Extracted records —
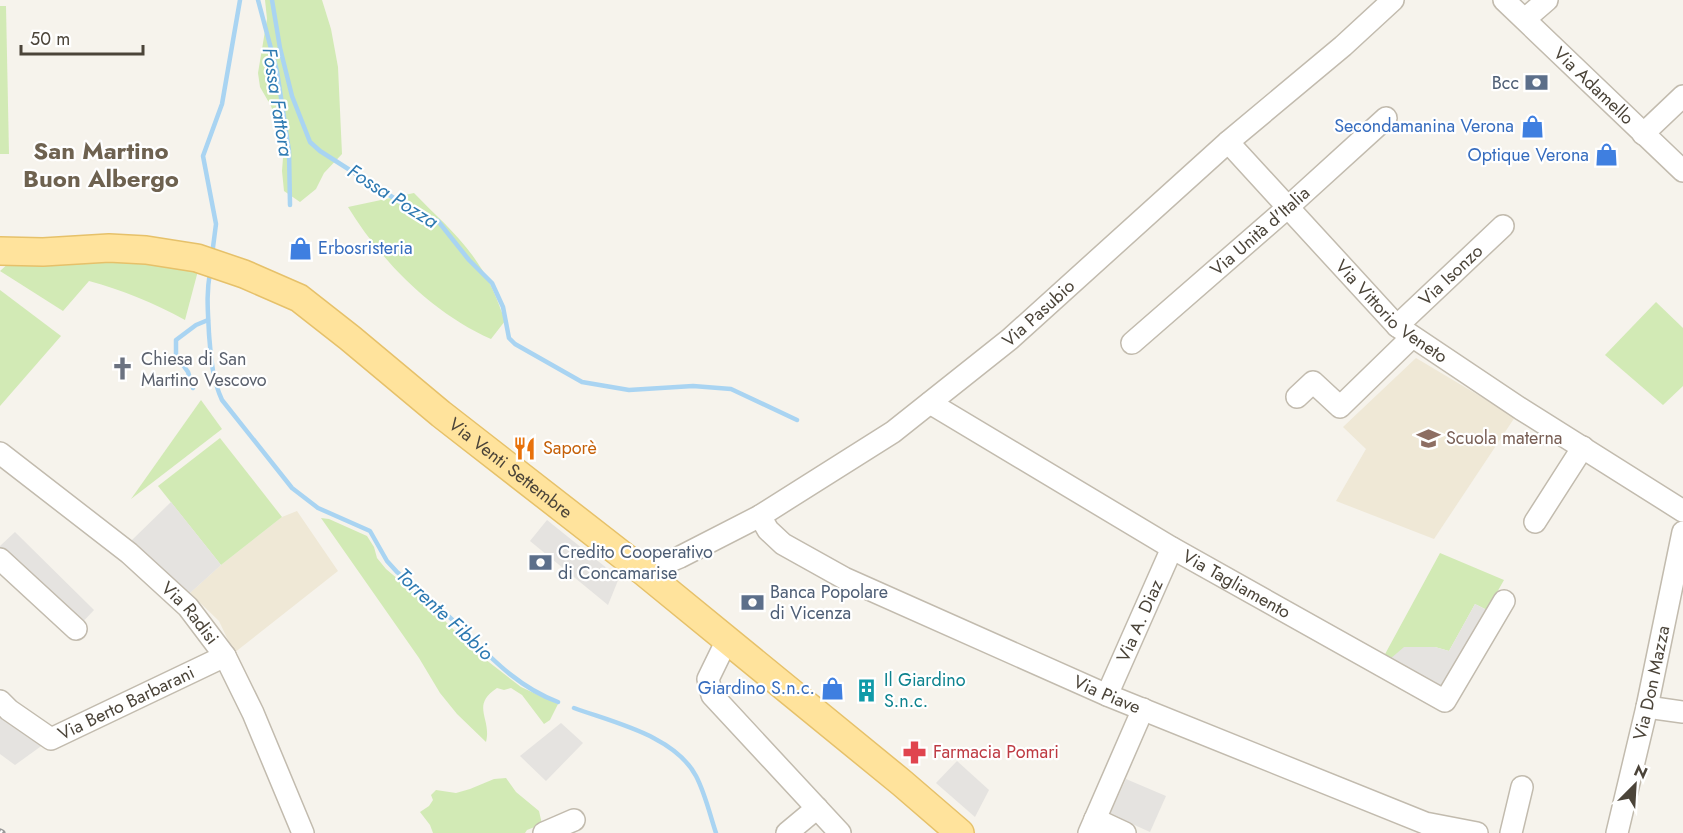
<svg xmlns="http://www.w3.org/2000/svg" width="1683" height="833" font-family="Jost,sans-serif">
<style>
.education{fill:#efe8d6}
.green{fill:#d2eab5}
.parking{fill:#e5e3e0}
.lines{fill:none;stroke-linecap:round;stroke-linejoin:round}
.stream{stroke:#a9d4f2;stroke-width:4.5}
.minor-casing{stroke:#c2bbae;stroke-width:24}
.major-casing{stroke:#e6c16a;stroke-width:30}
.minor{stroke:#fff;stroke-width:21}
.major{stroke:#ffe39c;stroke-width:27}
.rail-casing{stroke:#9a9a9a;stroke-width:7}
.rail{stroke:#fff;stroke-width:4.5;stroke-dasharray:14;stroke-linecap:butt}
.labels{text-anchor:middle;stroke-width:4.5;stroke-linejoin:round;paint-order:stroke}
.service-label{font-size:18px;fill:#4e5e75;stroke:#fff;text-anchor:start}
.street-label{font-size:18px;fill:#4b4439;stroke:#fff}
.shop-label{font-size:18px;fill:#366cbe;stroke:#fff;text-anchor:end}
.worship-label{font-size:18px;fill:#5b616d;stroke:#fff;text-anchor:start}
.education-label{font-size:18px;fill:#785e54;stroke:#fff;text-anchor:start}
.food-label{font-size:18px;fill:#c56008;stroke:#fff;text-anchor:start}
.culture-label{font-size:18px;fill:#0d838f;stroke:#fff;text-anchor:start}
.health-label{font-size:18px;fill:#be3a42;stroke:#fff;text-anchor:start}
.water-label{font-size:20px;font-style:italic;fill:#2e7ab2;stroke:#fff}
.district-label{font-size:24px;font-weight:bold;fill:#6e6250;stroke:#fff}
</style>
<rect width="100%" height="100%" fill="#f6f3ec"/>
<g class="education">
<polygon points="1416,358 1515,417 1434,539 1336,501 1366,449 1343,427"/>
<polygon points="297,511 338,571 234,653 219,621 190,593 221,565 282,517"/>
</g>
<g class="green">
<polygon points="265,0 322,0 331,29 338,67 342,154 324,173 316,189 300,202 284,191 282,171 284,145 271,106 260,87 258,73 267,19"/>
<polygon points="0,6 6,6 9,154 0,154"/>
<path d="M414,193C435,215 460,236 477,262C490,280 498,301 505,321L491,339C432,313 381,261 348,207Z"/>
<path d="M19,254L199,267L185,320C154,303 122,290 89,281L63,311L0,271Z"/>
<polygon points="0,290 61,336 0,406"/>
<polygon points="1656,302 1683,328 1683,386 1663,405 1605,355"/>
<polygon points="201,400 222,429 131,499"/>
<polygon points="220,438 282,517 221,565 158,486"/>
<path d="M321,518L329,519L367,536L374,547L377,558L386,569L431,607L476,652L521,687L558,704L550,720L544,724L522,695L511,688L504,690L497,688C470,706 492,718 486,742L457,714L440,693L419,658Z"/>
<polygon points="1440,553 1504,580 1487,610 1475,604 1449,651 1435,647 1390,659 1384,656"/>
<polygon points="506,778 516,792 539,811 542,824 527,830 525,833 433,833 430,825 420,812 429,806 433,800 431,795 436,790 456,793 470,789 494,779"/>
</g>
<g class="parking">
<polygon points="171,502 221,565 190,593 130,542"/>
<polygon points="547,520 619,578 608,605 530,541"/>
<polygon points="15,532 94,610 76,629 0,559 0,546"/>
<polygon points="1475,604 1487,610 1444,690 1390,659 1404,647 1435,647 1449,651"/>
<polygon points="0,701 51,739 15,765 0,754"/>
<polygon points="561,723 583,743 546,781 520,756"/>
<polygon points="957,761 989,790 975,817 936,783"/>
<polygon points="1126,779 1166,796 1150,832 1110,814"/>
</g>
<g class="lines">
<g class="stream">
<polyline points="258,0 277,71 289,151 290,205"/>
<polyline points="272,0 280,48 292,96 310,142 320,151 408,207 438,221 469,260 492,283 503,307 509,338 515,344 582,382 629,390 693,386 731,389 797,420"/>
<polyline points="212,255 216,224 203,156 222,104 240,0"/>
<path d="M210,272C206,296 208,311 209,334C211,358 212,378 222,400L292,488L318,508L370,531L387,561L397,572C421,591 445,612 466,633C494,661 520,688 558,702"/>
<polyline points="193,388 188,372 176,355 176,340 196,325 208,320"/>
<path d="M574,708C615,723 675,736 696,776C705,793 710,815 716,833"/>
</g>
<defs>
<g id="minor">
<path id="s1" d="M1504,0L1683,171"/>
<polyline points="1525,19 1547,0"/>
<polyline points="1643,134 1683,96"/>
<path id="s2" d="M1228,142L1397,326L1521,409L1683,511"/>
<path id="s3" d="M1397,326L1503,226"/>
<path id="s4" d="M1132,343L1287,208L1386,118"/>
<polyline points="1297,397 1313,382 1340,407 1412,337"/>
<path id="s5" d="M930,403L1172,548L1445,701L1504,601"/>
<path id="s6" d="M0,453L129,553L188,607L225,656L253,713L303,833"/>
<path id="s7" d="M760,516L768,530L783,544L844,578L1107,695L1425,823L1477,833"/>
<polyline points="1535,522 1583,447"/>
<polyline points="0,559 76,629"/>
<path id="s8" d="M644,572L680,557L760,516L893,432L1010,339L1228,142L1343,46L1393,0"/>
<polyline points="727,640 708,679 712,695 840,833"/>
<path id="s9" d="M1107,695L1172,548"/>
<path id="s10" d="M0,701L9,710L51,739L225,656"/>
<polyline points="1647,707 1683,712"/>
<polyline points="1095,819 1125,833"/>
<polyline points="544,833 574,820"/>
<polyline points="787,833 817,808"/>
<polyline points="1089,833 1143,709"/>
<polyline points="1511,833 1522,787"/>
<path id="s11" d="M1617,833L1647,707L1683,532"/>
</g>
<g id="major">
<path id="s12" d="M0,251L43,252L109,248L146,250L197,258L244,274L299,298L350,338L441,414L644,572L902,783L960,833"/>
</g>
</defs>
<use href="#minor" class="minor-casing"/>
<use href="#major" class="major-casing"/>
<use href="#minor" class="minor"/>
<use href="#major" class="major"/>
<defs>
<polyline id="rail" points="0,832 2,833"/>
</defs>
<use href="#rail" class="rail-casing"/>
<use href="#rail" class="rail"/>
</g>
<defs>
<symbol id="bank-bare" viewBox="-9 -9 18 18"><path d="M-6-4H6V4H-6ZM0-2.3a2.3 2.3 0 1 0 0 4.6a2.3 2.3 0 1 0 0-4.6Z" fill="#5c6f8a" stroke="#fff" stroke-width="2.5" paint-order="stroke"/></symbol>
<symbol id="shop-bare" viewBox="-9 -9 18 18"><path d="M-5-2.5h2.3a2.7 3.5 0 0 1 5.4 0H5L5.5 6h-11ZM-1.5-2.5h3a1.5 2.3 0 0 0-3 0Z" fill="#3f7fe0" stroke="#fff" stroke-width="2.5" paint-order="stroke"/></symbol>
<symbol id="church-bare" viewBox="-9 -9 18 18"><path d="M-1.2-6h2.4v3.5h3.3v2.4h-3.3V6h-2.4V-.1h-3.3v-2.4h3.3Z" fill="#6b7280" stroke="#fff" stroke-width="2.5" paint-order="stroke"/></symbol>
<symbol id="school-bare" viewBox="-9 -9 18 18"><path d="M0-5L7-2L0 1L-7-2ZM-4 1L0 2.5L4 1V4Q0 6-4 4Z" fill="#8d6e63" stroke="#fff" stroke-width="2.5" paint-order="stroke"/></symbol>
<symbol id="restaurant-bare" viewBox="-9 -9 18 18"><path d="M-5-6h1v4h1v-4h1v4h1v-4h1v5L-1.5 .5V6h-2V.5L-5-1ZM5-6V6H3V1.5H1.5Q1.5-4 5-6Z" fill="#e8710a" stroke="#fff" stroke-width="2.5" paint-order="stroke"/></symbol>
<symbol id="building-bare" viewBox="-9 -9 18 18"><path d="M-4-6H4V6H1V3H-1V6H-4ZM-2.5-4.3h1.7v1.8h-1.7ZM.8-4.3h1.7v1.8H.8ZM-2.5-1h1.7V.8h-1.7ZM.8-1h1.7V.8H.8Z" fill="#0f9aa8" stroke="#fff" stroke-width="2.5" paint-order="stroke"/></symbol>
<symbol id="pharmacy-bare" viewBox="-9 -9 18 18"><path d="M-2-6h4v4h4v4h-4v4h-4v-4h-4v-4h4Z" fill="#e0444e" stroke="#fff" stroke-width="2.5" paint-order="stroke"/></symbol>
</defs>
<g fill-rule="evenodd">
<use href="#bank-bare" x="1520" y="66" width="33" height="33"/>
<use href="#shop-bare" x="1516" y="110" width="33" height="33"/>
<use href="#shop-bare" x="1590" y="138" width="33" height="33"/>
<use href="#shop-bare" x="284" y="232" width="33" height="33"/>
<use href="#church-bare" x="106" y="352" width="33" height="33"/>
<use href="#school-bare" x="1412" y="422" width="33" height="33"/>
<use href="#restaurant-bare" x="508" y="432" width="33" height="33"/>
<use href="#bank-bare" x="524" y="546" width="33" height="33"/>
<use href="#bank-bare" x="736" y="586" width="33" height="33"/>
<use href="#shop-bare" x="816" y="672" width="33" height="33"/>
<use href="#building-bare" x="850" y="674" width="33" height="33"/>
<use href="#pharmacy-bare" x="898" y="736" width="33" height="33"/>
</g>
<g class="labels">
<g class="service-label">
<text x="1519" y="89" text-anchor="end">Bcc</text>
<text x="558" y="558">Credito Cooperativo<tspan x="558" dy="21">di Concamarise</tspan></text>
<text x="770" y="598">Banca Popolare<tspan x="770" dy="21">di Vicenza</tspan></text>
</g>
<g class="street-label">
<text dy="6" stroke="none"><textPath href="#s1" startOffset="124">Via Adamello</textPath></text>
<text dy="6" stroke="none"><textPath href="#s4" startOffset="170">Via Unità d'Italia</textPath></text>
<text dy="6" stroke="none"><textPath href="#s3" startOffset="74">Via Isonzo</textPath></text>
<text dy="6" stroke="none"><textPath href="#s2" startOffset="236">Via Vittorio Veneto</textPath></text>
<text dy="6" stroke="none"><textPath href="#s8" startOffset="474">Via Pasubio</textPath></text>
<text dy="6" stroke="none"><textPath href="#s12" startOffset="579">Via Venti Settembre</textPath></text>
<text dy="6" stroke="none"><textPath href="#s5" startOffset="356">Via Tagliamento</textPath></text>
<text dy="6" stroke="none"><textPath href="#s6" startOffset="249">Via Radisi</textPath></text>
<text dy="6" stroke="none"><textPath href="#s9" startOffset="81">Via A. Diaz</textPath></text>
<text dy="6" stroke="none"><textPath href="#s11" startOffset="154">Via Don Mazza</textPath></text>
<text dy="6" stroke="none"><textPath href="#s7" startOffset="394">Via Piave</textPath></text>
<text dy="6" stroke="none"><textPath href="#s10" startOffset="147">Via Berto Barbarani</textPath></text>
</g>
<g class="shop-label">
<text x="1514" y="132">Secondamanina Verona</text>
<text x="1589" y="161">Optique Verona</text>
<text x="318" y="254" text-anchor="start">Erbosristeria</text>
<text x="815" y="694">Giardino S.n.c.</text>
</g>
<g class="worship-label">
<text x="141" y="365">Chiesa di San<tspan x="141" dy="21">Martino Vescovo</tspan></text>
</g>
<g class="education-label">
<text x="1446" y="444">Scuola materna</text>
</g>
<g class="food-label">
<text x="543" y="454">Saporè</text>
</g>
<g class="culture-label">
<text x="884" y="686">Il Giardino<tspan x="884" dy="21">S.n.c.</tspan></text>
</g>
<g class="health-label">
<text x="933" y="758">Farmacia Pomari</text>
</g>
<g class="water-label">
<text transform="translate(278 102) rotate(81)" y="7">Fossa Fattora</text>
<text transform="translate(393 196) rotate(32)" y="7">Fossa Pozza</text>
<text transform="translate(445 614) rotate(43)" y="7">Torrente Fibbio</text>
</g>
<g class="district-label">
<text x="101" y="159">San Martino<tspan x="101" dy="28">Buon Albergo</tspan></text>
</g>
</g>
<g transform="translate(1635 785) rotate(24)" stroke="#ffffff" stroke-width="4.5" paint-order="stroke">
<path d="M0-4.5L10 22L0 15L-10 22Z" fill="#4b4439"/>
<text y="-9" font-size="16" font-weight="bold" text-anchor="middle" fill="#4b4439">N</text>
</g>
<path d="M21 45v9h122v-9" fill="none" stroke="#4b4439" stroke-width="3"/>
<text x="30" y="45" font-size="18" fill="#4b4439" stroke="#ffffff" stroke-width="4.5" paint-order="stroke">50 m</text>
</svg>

What you need to do —
Would you copy every line of the entries that includes the word "linejoin"?

Written solution —
.lines{fill:none;stroke-linecap:round;stroke-linejoin:round}
.labels{text-anchor:middle;stroke-width:4.5;stroke-linejoin:round;paint-order:stroke}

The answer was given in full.